Recording user data for heatmap with JavaScript

Heatmap analytics turns out to be WAY more complicated than just capturing the cursor coordinates. Some websites are right-aligned, some are left-aligned, some are 100%-width, some are fixed-width-“centered”… A page element can be positioned absolutely or relatively, floated etc. Oh, and there’s also different screen resolutions and even multi-monitor configurations.

Here’s how it works in HeatTest (I’m one of the founders, have to reveal that due to the rules):

  1. JavaScript handles the onClick event: document.onclick = function(e){ } (this will not work with <a> and <input> elements, have to hack your way around)
  2. Script records the XPath-address of the clicked element (since coordinates are not reliable, see above) in a form //body/div[3]/button[id=search] and the coordinates within the element.
  3. Script sends a JSONP request to the server (JSONP is used because of the cross-domain limitations in browsers)
  4. Server records this data into the database.

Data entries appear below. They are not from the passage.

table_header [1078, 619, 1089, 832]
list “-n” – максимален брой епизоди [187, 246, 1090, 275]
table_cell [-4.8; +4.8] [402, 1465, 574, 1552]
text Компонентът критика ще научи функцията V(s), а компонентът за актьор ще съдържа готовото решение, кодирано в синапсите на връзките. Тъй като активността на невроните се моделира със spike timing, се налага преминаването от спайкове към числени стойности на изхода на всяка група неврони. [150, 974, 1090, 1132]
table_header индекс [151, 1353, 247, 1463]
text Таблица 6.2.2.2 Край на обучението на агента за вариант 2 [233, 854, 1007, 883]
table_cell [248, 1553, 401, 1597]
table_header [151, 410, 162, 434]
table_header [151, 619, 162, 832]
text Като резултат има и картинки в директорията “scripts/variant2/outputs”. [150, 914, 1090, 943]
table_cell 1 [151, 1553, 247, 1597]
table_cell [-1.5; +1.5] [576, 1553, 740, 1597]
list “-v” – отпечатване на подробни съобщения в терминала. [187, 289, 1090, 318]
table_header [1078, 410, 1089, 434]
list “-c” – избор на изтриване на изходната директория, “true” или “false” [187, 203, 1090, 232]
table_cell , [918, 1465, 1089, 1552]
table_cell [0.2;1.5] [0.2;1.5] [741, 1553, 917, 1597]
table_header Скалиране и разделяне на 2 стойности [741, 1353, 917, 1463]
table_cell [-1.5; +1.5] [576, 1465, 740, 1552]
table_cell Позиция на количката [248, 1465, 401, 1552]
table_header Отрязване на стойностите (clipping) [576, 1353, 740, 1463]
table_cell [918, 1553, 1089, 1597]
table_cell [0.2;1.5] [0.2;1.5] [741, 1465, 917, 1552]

Now, the interesting part – the server.

  1. To calculate the heatmap the server launches a virtual instance of a browser in-memory (we use Chromium and IE9)
  2. Renders the page
  3. Takes a screenshot,
  4. Finds the elements’ coordinates and then builds the heatmap.

It takes a lot of cpu-power and memory usage. A lot. So most of the heatmap-services including both us and CrazyEgg, have stacks of virtual machines and cloud servers for this task.